**Assignment**
Of the entries below, restate word for word only the section that runs from the line with "14: (53, 112)" to the line with "29: (85, 120)", counting both ends.

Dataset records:
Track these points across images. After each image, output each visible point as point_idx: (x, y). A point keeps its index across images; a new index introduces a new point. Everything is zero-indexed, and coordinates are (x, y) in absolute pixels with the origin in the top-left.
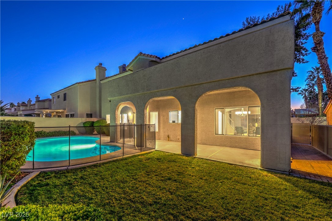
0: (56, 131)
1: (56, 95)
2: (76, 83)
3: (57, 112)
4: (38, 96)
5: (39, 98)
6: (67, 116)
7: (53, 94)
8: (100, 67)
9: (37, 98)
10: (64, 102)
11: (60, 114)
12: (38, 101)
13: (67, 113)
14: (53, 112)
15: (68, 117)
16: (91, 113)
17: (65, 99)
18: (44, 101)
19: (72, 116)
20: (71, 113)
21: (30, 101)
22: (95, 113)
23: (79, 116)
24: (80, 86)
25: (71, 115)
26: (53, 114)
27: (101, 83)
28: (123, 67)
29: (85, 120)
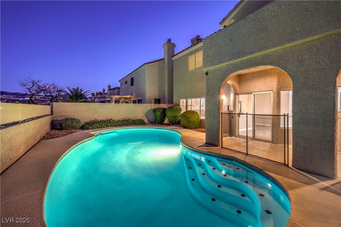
==
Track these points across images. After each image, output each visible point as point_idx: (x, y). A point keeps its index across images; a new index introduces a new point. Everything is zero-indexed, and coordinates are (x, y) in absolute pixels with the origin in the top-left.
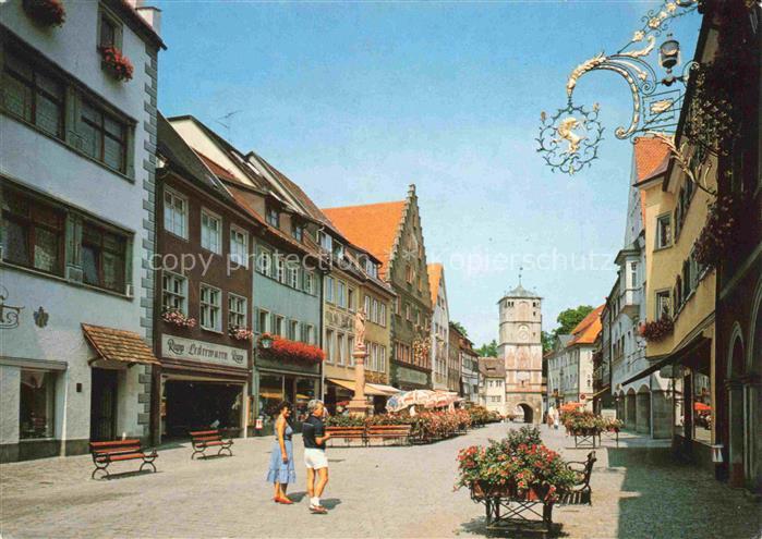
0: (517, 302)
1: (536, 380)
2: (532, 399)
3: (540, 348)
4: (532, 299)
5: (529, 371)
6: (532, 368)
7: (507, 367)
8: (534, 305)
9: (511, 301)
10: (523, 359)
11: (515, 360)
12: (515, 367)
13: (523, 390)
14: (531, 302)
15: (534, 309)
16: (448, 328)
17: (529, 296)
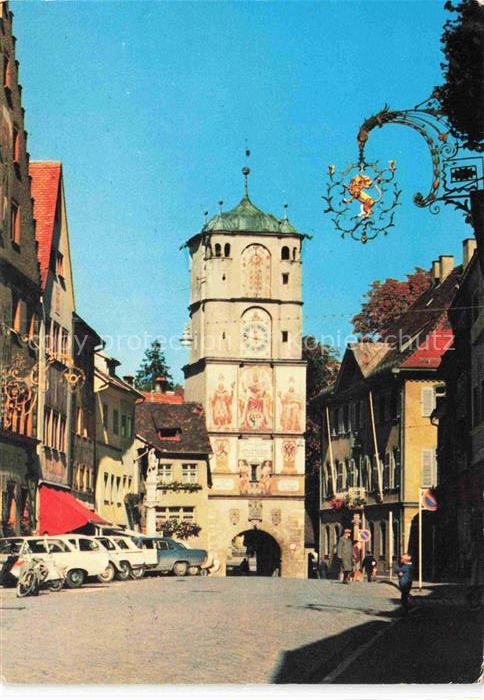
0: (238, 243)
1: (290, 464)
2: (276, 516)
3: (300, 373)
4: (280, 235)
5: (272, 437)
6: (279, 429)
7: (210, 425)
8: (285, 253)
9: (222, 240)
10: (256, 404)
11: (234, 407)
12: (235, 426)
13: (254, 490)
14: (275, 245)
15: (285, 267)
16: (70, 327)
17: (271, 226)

**Result of this task**
14: (53, 112)
15: (68, 117)
16: (91, 113)
17: (65, 99)
18: (44, 101)
19: (72, 116)
20: (71, 113)
21: (30, 101)
22: (95, 113)
23: (79, 116)
24: (80, 86)
25: (71, 115)
26: (53, 114)
27: (101, 83)
28: (123, 67)
29: (85, 120)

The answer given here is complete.